Currently Moroccan Red Crescent teams are supporting the search for survivors as well as providing emergency medical care, in attempt to try minimise the long-term damage caused by this natural disaster. In addition, Caroline Holt, the Global Director of Operations for the International Federation of Red Cross and Red Crescent societies has highlighted the importance of providing safe water for the citizens stating.

“There’s the need to provide people with safe water. We need to avoid a disaster within a disaster.”

Despite the response from international aid worldwide, the Moroccan government have come subject to criticism due to not allowing more countries in to provide aid. The US, Tunisia, Turkey, Taiwan and France have all been refused entry to provide search and rescue teams. While the reason for this is unclear, the French President, Emmanuel Macron has criticised the decision, stating the acceptance of international aid in Morocco is “in a manner entirely befitting their sovereignty”.

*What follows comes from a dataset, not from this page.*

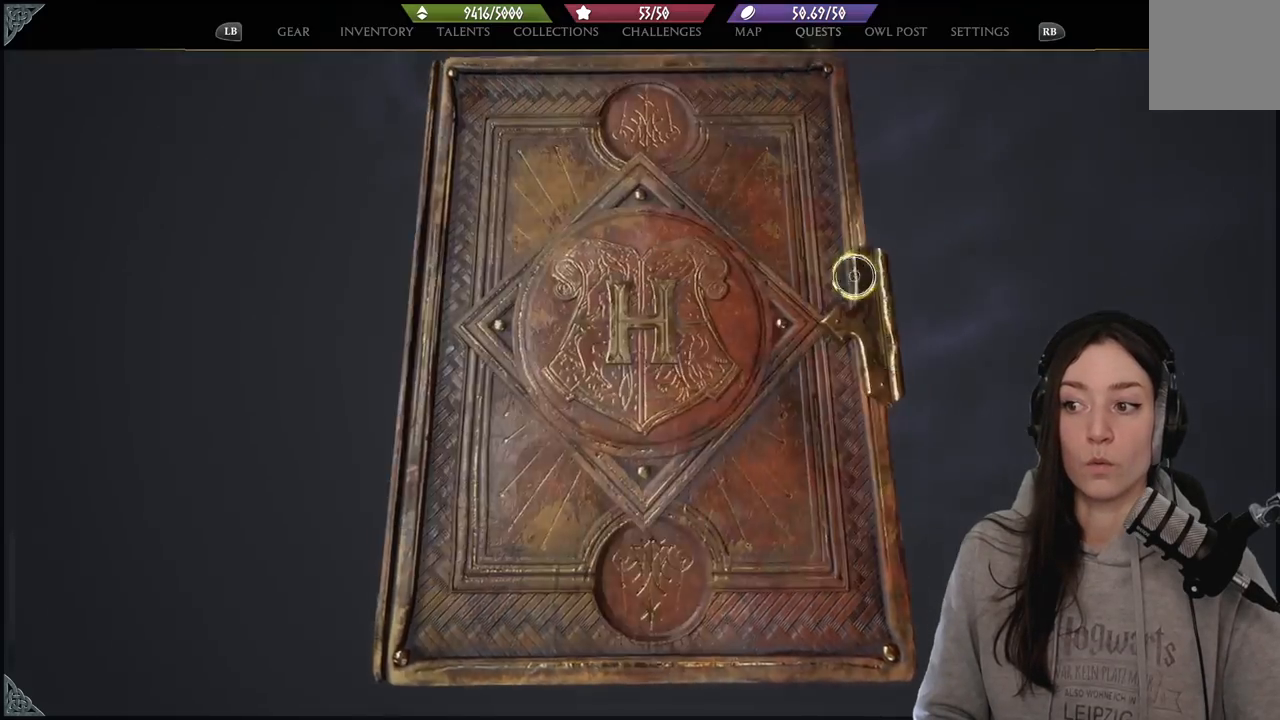
{"buttons": [], "left_stick": "center", "right_stick": "center", "events": []}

Three days later, just 2000km away, Libya was hit with intense flooding which resulted in a collapse of two dams. These dams unleashed mud and water which has destroyed large parts of Derna, situated in the Eastern Region of Libya. The Eastern region is controlled by Gen Khalifa Haftar of the Libyan National Army, known as a ‘Rival Warlord’ to the Libyan Government. As a result of this the extent of damage to the communities and the number of survivors is unclear, due to the limited access for aid agencies and foreign press. The Libyan Red Crescent has estimated 11,000 people have died.

Following the worst natural disaster in Libya’s history, there has been mounting pressure from Libyan authorities to investigate whether human failure has resulted in the collapse of the Dams.

The result of the Libyan flood has exposed the drastic impact that climate change is having on countries around the globe and the negligence from Governments globally to tackle the life-threatening consequences. In Libya, Asmahan Balauon who is a member of Libya’s eastern-based parliament, requested that there should be a climate change committee, to tackle the issues the country faces with regards to the changing climate. The MP was told there would be a date set to discuss this, however there was nothing set and before the issues were sorted – the floods hit. This reflects the overwhelming narrative currently that there is not an urgency when discussing climate change. Scientists who work with the World Weather Attribution have recognised the direct connection with the heavy rainfall that caused the floods in Libya. Going forward, Libya and countries globally will continue to feel the direct impact, particularly to their infrastructure, if legislation and policy do not change to accommodate to the changes due to climate change.